3195
APS Homepage
Back


Poster: Diseases of Plants: Disease Detection & Diagnosis

485-P

Development of recombinase-polymerase amplification assay for the detection of Western X phytoplasma (‘Candidatus Phytoplasma pruni’) in sweet cherry
D. VILLAMOR (1), H. Ferguson (1), K. Eastwell (1) (1) Washington State University, U.S.A.

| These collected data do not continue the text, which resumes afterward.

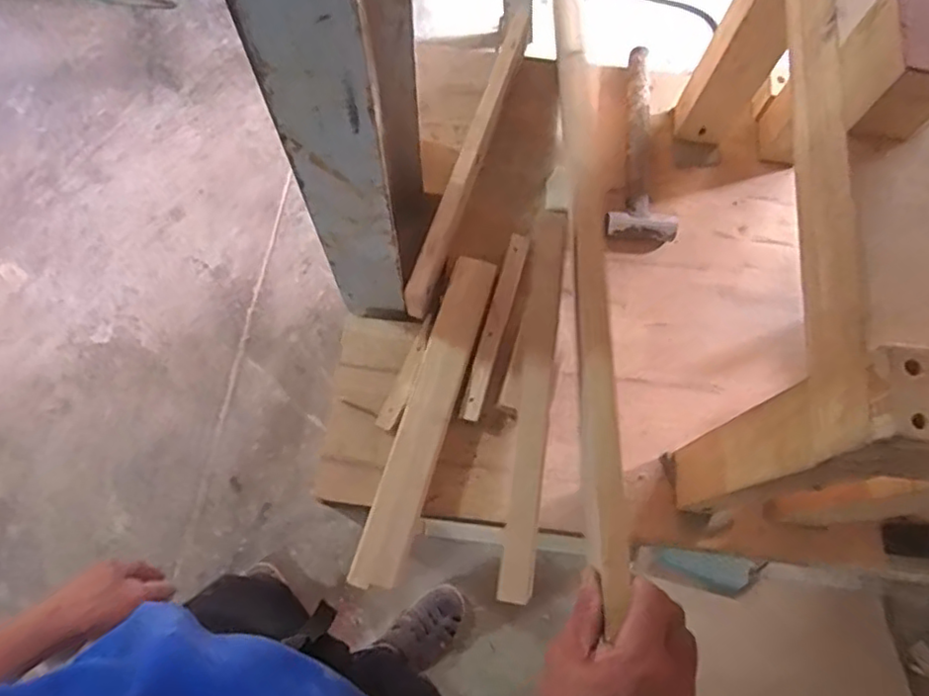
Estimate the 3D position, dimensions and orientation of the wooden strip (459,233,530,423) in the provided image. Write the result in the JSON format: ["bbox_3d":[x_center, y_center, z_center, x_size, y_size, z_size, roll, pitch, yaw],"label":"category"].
[{"bbox_3d":[0.035,-0.025,0.734,0.024,0.020,0.221,16,72,4],"label":"wooden strip"}]

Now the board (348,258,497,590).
[{"bbox_3d":[-0.039,0.070,0.692,0.051,0.020,0.362,17,72,4],"label":"board"}]

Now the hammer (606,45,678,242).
[{"bbox_3d":[0.229,-0.262,0.813,0.081,0.027,0.266,7,72,1],"label":"hammer"}]

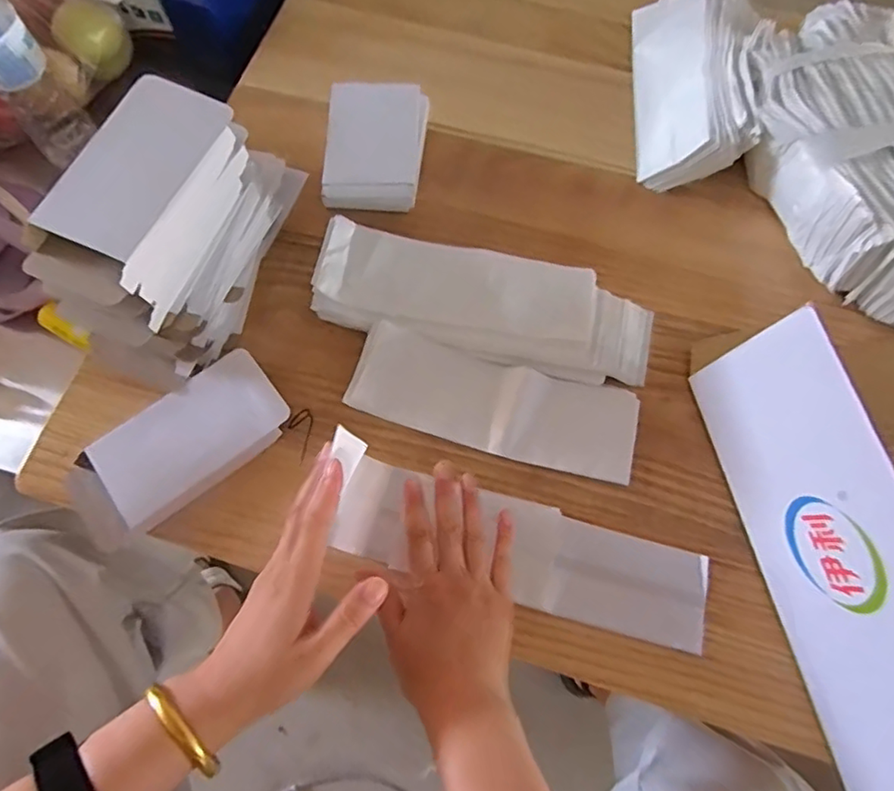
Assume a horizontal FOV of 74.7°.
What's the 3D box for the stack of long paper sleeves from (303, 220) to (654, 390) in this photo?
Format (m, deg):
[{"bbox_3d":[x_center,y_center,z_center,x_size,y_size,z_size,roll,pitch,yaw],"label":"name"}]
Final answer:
[{"bbox_3d":[0.035,-0.085,0.537,0.309,0.033,0.104,14,70,6],"label":"stack of long paper sleeves"}]

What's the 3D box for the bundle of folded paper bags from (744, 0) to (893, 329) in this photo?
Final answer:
[{"bbox_3d":[0.403,-0.222,0.551,0.195,0.079,0.320,-23,71,-8],"label":"bundle of folded paper bags"}]

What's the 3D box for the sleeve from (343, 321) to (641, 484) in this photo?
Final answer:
[{"bbox_3d":[0.042,0.007,0.515,0.247,0.009,0.082,16,80,5],"label":"sleeve"}]

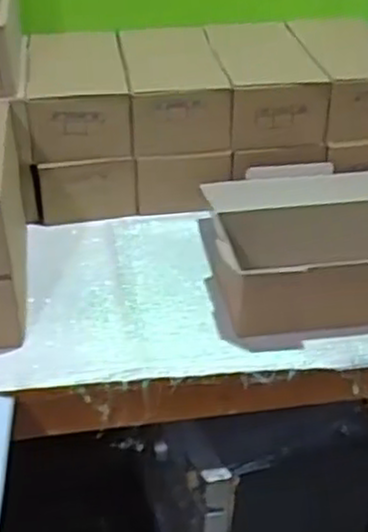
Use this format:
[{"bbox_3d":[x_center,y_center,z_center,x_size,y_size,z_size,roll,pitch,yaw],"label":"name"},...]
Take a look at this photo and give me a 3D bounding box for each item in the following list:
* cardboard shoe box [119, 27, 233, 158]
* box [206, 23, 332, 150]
[{"bbox_3d":[-0.022,-0.272,1.157,0.147,0.110,0.251,-5,34,-7],"label":"cardboard shoe box"},{"bbox_3d":[0.124,-0.280,1.163,0.146,0.107,0.256,-5,34,-7],"label":"box"}]

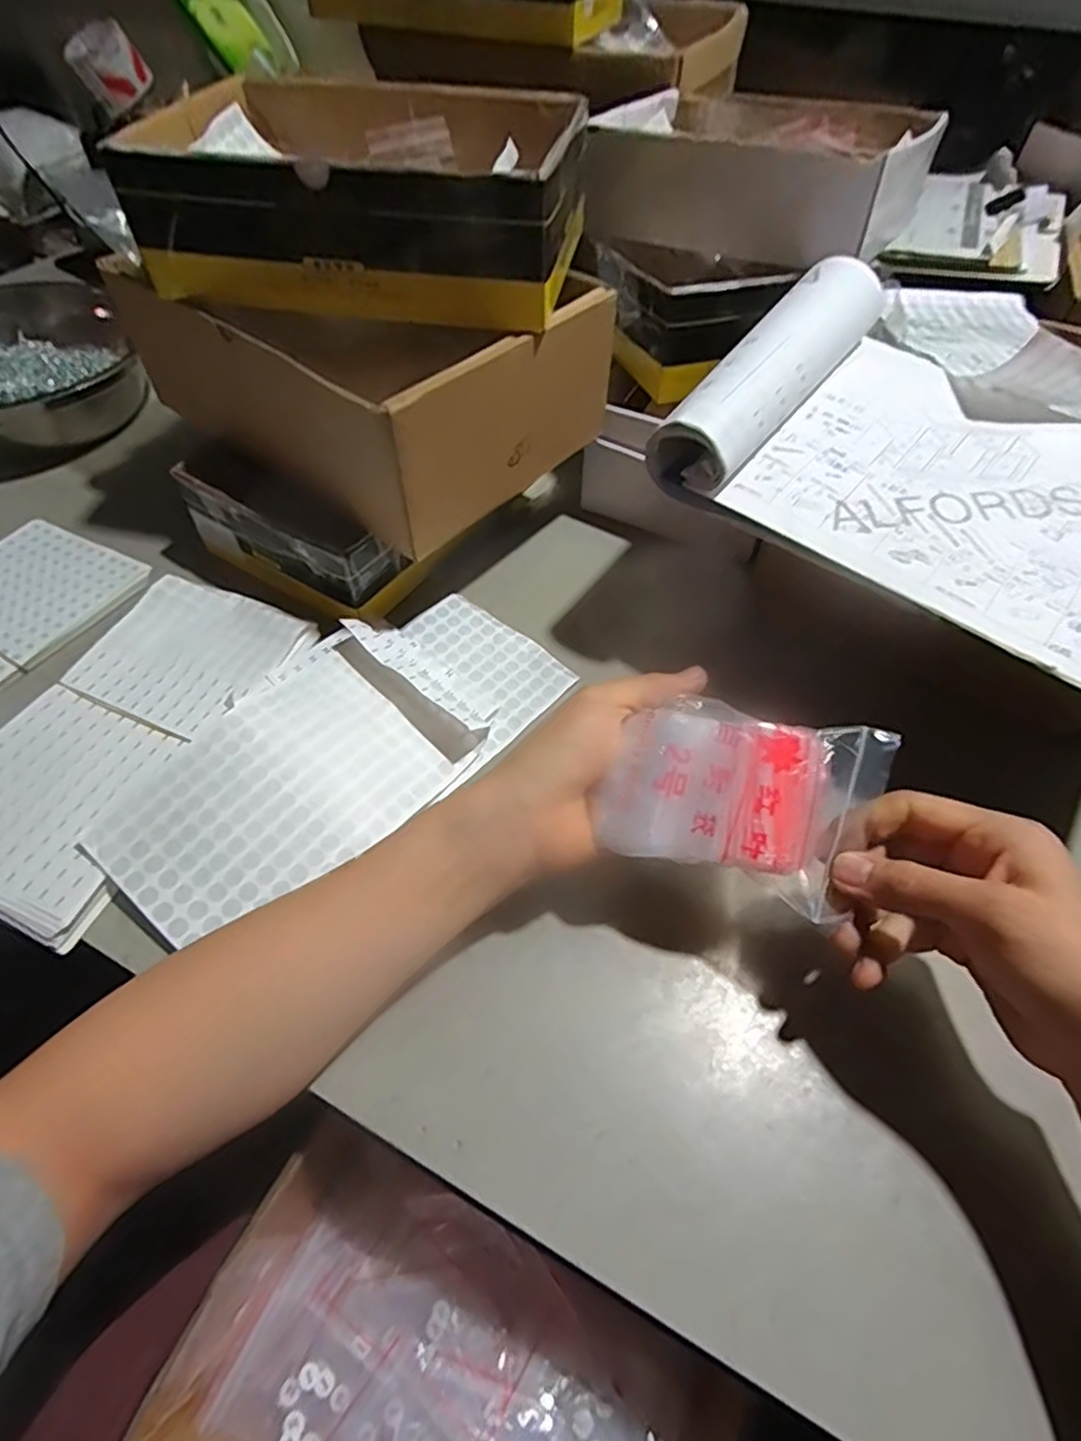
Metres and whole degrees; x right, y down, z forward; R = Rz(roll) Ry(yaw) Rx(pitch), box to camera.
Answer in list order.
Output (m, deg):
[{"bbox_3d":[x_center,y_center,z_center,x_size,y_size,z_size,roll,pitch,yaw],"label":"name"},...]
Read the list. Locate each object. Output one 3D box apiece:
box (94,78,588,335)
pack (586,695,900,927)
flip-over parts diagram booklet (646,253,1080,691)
[{"bbox_3d":[-0.102,-0.335,0.418,0.250,0.074,0.180,5,54,3],"label":"box"},{"bbox_3d":[0.095,0.034,0.309,0.117,0.031,0.086,17,90,18],"label":"pack"},{"bbox_3d":[0.249,-0.142,0.364,0.316,0.062,0.214,33,60,21],"label":"flip-over parts diagram booklet"}]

Resurgence of Western X disease (WX) of sweet cherry (P. avium), caused by WX phytoplasma (‘Candidatus Phytoplasma pruni’), has been observed in Washington State (WA) in recent years. The disease presents a major economic impact in WA sweet cherry production as affected trees not only decline but produce unmarketable small, insipid fruits. In this study, an isothermal recombinase-polymerase amplification assay (RPA) for the detection of WX phytoplasma was developed. Using sequence data generated by high-throughput sequencing of three isolates of WX phytoplasma from WA along with sequence available in the GenBank database, primers and probe were selected within the immunodominant protein (idpA) coding region. The RPA assay system has three attributes that make it a very useful tool for detection of WX phytoplasma by cherry growers: (1) it is fast and simple – results are obtained in 20 minutes and because it uses only crude sap preparation, no sophisticated equipment for nucleic acid extraction is necessary; (2) it is sensitive – the RPA assay showed similar sensitivity with PCR both in temporal detection throughout the growing season and the amount of bacterial DNA detected; and (3) it is specific only to WX phytoplasma. Additionally, RPA detected WX phytoplasma from total DNA extracts of three known leafhopper vectors of the pathogen; this makes it a valuable tool in pathogen vector research.